Now is the time for the public and businesses to get ready for the Australian option on January 1st. pic.twitter.com/lLJfmIy9XI— Boris Johnson (@BorisJohnson) December 10, 2020
“We'll go the extra mile” in an attempt to find common ground with the EU, the PM promised, expressing readiness to go to Brussels, Paris or Berlin to finally strike a deal. Johnson’s first comments since his meeting with the EU chief, Ursula von der Leyen, on Wednesday failed to break the deadlock on the outstanding issues of a level playing field, governance and fisheries.
After Wednesday’s talks, von der Leyen said her meeting with Johnson allowed the two to gain a “clear understanding” of each other’s positions. “They remain far apart,” she noted.

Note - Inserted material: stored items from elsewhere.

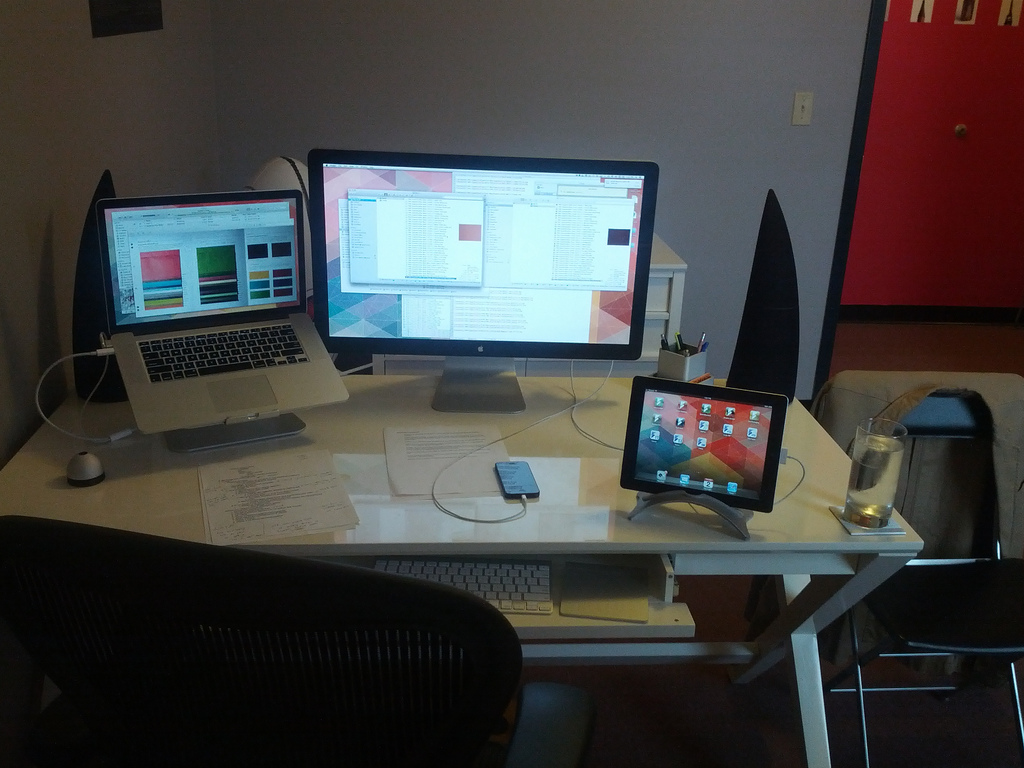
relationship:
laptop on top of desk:
[104, 198, 336, 419] [103, 495, 177, 531]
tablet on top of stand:
[621, 361, 772, 502] [638, 491, 742, 532]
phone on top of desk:
[499, 459, 538, 497] [103, 495, 177, 531]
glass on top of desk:
[848, 419, 893, 532] [103, 495, 177, 531]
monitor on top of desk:
[305, 136, 649, 373] [103, 495, 177, 531]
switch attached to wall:
[782, 84, 819, 125] [419, 40, 643, 98]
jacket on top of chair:
[908, 371, 994, 401] [883, 452, 1015, 707]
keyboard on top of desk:
[371, 550, 553, 616] [103, 495, 177, 531]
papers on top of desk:
[201, 453, 352, 535] [103, 495, 177, 531]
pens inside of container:
[702, 336, 707, 345] [662, 354, 711, 380]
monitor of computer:
[305, 136, 649, 373] [422, 362, 534, 407]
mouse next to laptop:
[64, 440, 100, 498] [104, 198, 336, 419]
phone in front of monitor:
[499, 459, 538, 497] [305, 136, 649, 373]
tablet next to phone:
[621, 361, 772, 502] [499, 459, 538, 497]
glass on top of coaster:
[848, 419, 893, 532] [840, 525, 869, 537]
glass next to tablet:
[848, 419, 893, 532] [621, 361, 772, 502]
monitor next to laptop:
[305, 136, 649, 373] [104, 198, 336, 419]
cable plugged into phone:
[463, 515, 517, 528] [499, 459, 538, 497]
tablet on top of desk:
[621, 361, 772, 502] [103, 495, 177, 531]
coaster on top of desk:
[840, 525, 869, 537] [103, 495, 177, 531]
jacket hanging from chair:
[908, 371, 994, 401] [883, 452, 1015, 707]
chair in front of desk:
[883, 452, 1015, 707] [103, 495, 177, 531]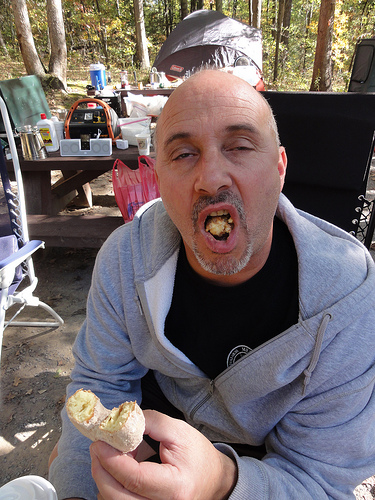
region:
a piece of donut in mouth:
[206, 215, 232, 240]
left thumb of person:
[143, 411, 200, 449]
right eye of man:
[166, 144, 200, 168]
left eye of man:
[221, 132, 261, 154]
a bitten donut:
[67, 374, 147, 452]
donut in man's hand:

The time to reach an agreement between London and Brussels is running out, as Britain is scheduled to exit the European Single Market and European Customs Union on January 1.Also on rt.com EU announces contingency measures for no-deal Brexit, including a demand for continued access to UK fisheries
“The UK has been incredibly flexible … [and] tried very hard to make progress on all sorts of things,” Johnson insisted, claiming the push by Brussels to keep the UK “locked” in the EU’s legal system has “made things much more difficult."
London will continue to do “everything possible” to achieve the deal, but “the treaty is not there yet,” he stressed.
The UK has itself been accused of acting in bad faith in the Brexit negotiations, over London’s threats to breach the Withdrawal Agreement with its own legislation. The EU launched legal action against London over its reluctance to drop the offending clauses from its Internal Market Bill, which would have allowed MPs to override specific areas of the Withdrawal Agreement with regard to Northern Ireland, including border arrangements and financial support. The sides only settled the disagreement “in principle” earlier this week.